#### Your assignment
Count the lines in the listing below that contain the word "library". Give only the number.

#### Supplied entries

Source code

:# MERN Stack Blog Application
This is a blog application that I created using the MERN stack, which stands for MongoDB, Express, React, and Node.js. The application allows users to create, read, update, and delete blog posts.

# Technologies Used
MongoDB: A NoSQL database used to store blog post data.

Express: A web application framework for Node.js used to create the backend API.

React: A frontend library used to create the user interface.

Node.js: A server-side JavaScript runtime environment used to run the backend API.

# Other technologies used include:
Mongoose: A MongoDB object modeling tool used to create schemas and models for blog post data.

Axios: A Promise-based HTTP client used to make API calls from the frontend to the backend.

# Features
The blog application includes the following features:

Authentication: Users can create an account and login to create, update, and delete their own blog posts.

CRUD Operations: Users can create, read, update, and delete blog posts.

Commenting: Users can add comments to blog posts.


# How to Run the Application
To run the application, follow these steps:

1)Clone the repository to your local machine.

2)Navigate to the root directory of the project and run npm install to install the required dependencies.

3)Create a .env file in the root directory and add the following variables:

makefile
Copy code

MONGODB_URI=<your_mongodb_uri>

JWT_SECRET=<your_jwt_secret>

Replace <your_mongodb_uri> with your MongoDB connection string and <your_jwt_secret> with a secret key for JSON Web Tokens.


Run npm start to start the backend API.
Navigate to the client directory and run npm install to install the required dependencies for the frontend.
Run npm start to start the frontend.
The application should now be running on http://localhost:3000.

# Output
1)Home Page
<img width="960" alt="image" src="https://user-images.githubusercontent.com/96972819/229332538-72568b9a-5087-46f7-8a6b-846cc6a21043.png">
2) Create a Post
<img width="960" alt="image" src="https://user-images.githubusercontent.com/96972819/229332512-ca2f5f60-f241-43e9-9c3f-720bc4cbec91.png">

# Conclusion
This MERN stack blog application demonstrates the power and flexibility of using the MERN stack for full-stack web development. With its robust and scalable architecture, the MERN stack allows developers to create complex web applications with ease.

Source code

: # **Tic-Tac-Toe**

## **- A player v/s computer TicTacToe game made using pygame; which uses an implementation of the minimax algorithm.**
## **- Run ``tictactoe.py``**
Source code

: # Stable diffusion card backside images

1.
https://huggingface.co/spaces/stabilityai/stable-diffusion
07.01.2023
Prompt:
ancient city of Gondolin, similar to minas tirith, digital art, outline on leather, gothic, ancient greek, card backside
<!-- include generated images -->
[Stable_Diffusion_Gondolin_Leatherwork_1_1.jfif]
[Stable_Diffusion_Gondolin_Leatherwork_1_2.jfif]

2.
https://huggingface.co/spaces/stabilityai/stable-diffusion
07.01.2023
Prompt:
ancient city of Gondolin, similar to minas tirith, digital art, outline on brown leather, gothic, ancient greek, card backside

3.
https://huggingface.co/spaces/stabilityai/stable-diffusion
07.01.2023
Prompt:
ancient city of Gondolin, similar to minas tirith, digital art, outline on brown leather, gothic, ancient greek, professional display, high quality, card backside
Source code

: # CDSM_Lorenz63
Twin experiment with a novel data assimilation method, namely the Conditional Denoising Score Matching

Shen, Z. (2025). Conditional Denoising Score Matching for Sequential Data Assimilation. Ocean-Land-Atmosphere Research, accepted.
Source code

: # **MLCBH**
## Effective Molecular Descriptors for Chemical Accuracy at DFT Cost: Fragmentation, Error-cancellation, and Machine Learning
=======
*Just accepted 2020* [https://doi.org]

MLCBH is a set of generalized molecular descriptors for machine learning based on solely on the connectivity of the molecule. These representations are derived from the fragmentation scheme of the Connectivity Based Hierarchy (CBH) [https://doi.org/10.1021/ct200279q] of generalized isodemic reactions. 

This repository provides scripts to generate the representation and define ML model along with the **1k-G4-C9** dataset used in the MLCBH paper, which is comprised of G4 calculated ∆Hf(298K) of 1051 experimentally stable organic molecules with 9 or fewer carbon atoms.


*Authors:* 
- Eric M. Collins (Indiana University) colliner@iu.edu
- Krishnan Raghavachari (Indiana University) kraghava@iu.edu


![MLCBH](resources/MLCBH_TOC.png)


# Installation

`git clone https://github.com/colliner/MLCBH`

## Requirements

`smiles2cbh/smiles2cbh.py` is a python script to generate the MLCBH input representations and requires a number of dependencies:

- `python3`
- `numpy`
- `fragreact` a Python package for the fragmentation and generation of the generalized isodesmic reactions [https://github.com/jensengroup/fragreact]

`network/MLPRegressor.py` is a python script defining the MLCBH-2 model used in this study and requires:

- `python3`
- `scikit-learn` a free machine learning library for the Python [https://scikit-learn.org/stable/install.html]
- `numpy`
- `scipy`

#### Reply
2